True AGI is about going surpassing human intelligence. Generally, we’re of the opinion that the fact that we haven’t built Skynet or HAL 9000 is a good thing. We’re guessing you probably agree with us. Jokes aside, it’s clear that there are plenty of things that humans can do that existing AI hasn’t yet achieved — generalizable physical intelligence is probably at the top of the list. We don’t disagree with this in the slightest, but we also feel that it sidesteps the main argument. This is primarily an argument for super-intelligence (capabilities beyond what we know today) and sentience — neither of which are required for achieving AGI.
Existing LLMs can do plenty of things that humans can’t, like recite who the first President of Burundi was and what the atomic number of Plutonium is in the same sentence.
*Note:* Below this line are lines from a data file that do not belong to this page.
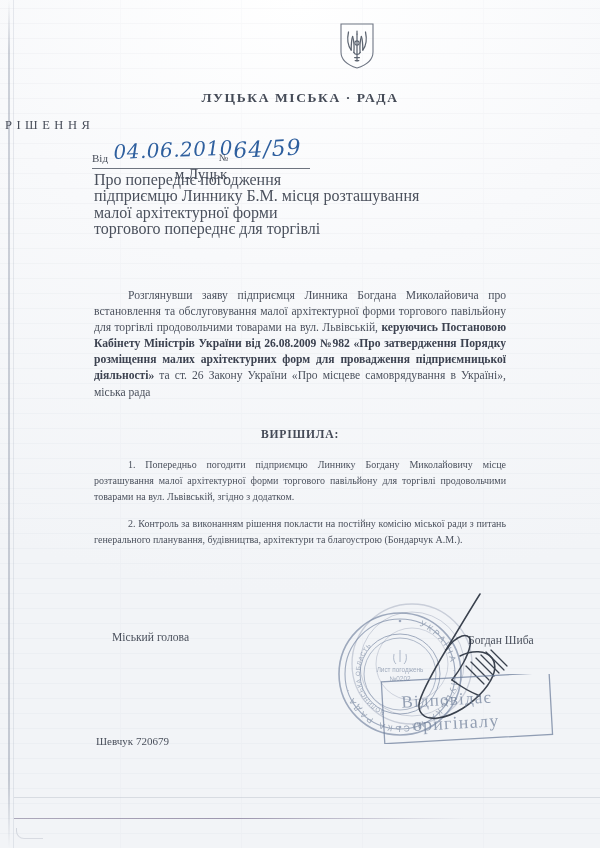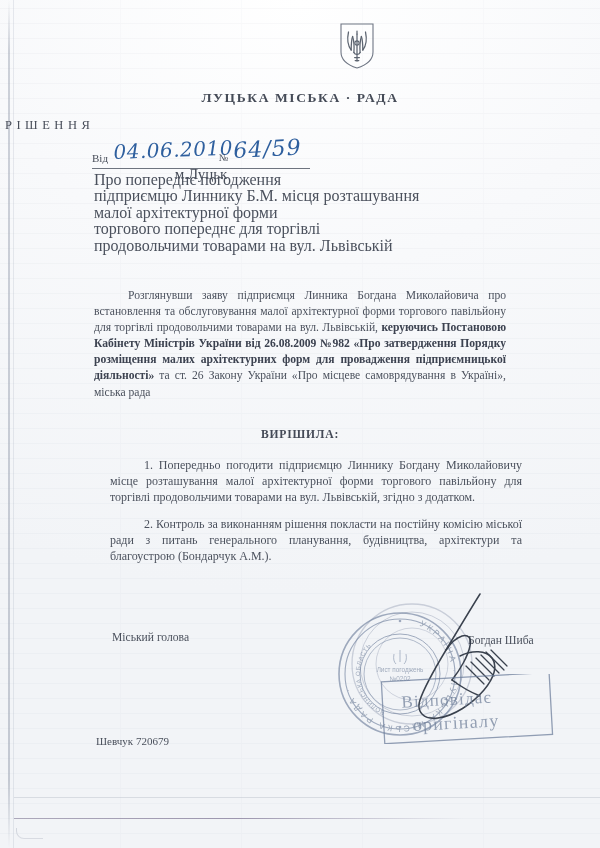--- a/index.html
+++ b/index.html
@@ -280,7 +280,6 @@
     <div>підприємцю Линнику Б.М. місця розташування</div>
     <div>малої архітектурної форми</div>
     <div>торгового попереднє для торгівлі</div>
-    <div>продовольчими товарами на вул. Львівській</div>
   </div>
 
   <div class="body-block">

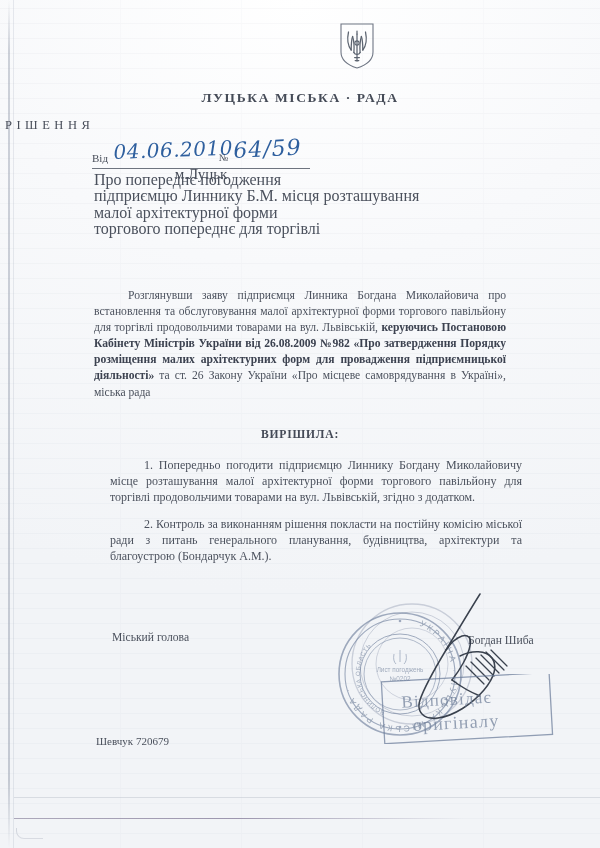--- a/index.html
+++ b/index.html
@@ -185,9 +185,9 @@
 
   .points {
     position: absolute;
-    left: 110px; top: 457px;
+    left: 94px; top: 457px;
     width: 412px;
-    font-size: 12px;
+    font-size: 10px;
     line-height: 16.1px;
     color: #4b515d;
   }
Compound AI systems like RunLLM can also provide detailed, precise answers to customer questions in few seconds — orders of magnitude faster than a human can. The fact that AI systems have a different kind of intelligence than humans — both of which are limited in their own ways — doesn’t negate the generality of either one. To torture the analogy again, it’s no different than the fact that some people have great minds for solving logic puzzles while others are creative thinkers.
We doubt this blog post will end the great AGI debate, but we think it should (we’re biased). When it comes to generality, it seems painfully obvious to us that we’ve already achieved the building blocks to create general intelligence. That the intelligence hasn’t been applied in every domain yet is simply a lack of maturation and investment — it’s a question of when, not if.
Now that we’ve solved AGI, that doesn’t mean that there aren’t other debates to be had! In fact, there are plenty of other philosophical questions that are left to be answered. The most interesting one revolves around the definition of consciousness and distinction between intelligence and consciousness. The implications of having intelligent systems that never sleep is already massive; adding consciousness to the mix will only make things more interesting. As for AGI, it’s time to put that to bed.
Seems like most people attribute “general” to require “generalization” to everything. Doing many things, is general enough for me.